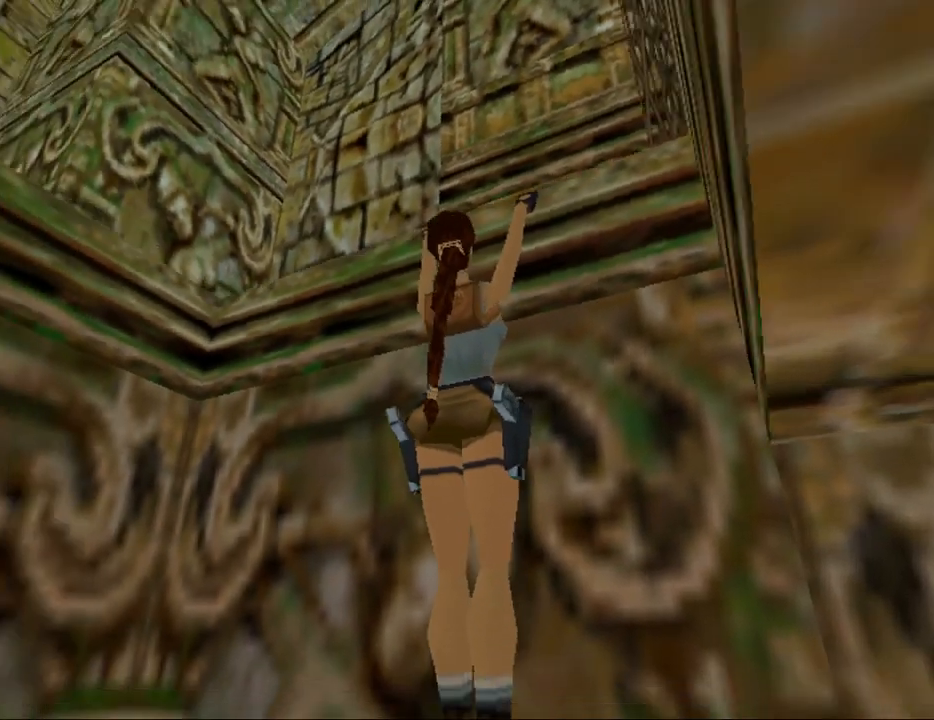
{"keys": ["act", "look"], "events": [[500, "left", "up"]]}
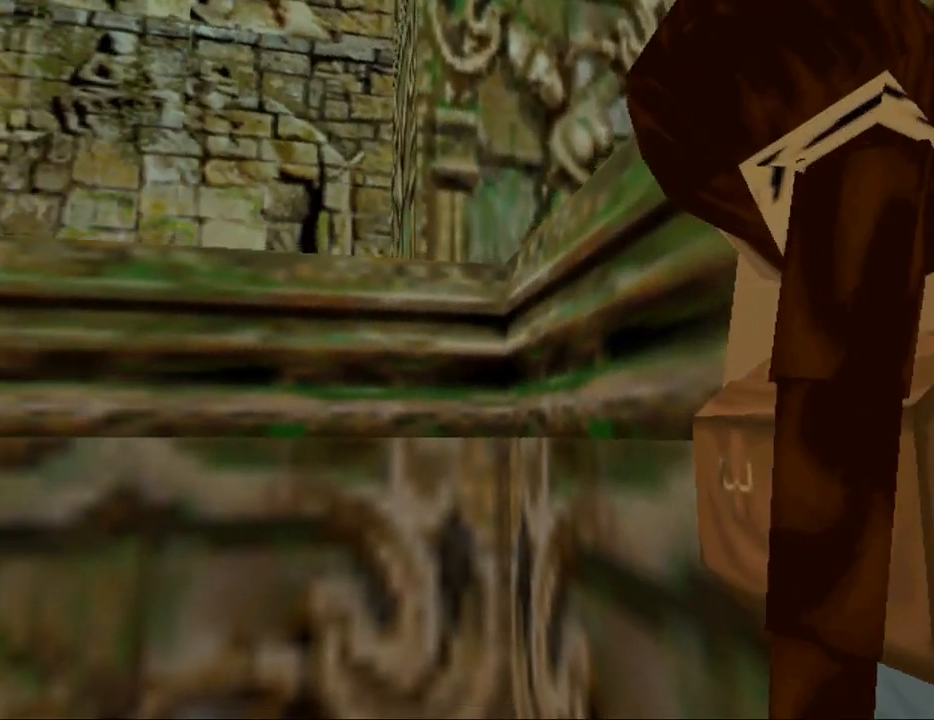
{"keys": ["act", "look"], "events": []}
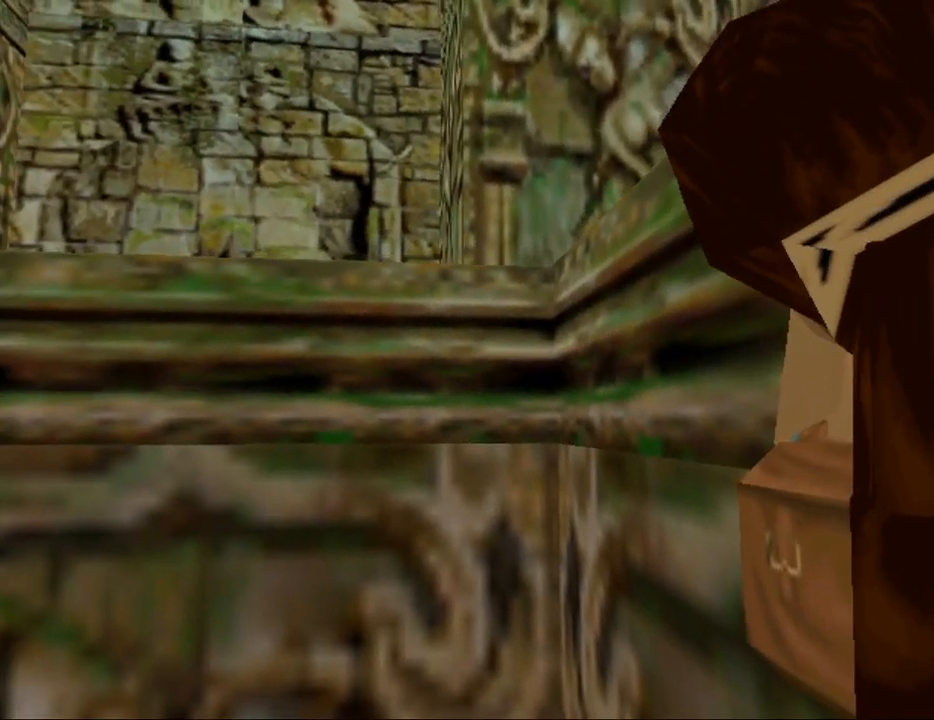
{"keys": ["act", "look"], "events": []}
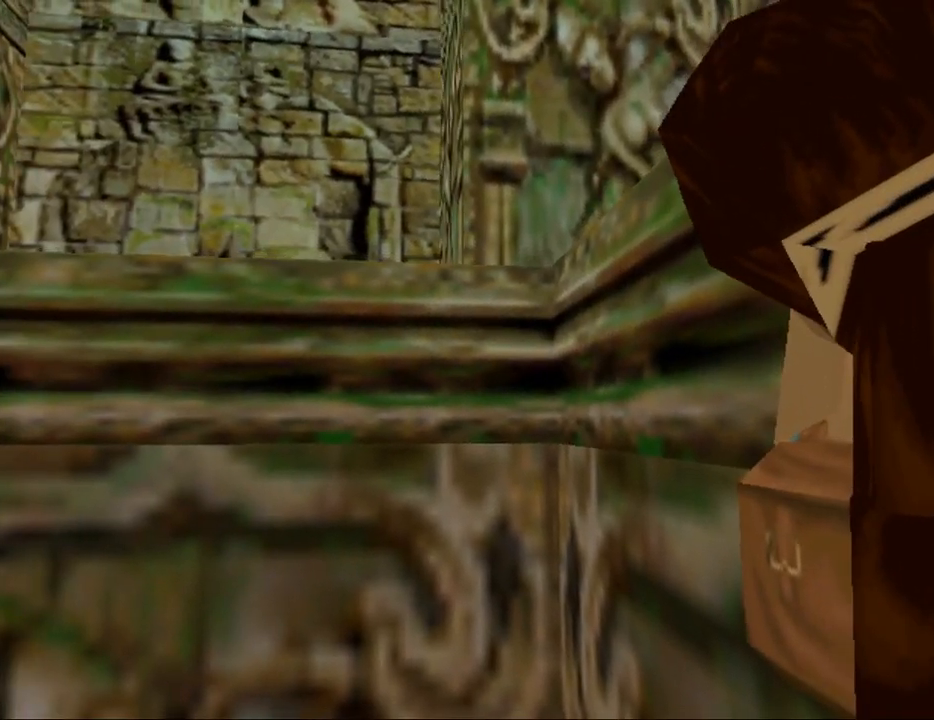
{"keys": ["act"], "events": [[67, "look", "up"]]}
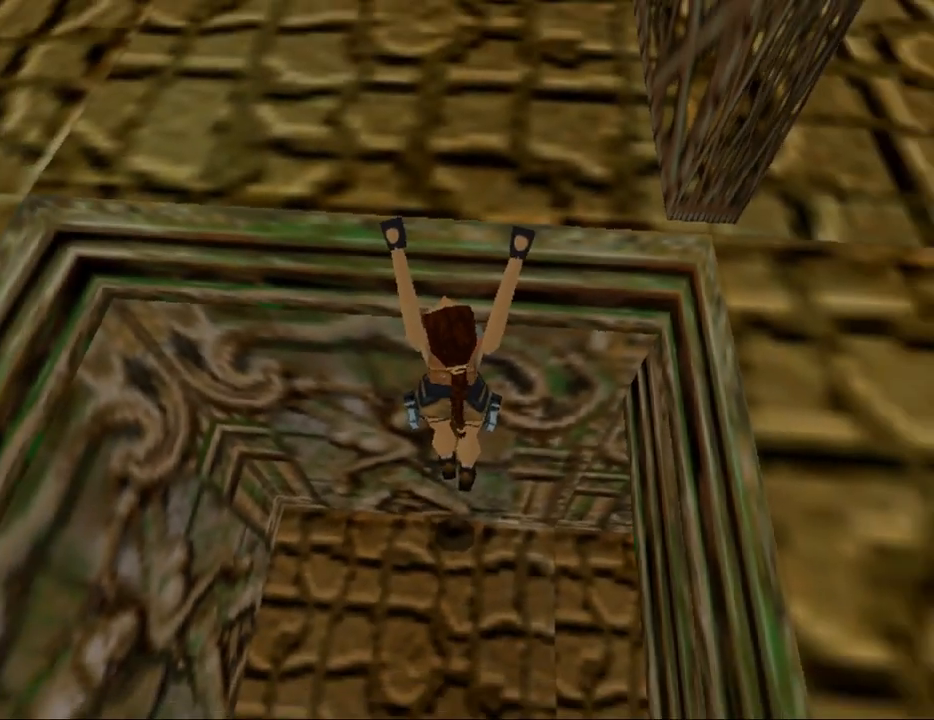
{"keys": ["act"], "events": []}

+++++

* PROBLEM DETAILS *
Output, exactly, all the records above; include no pictures.

* OUTPUT OF THE EXERCISE *
{"keys": ["act", "look"], "events": [[500, "left", "up"]]}
{"keys": ["act", "look"], "events": []}
{"keys": ["act", "look"], "events": []}
{"keys": ["act"], "events": [[67, "look", "up"]]}
{"keys": ["act"], "events": []}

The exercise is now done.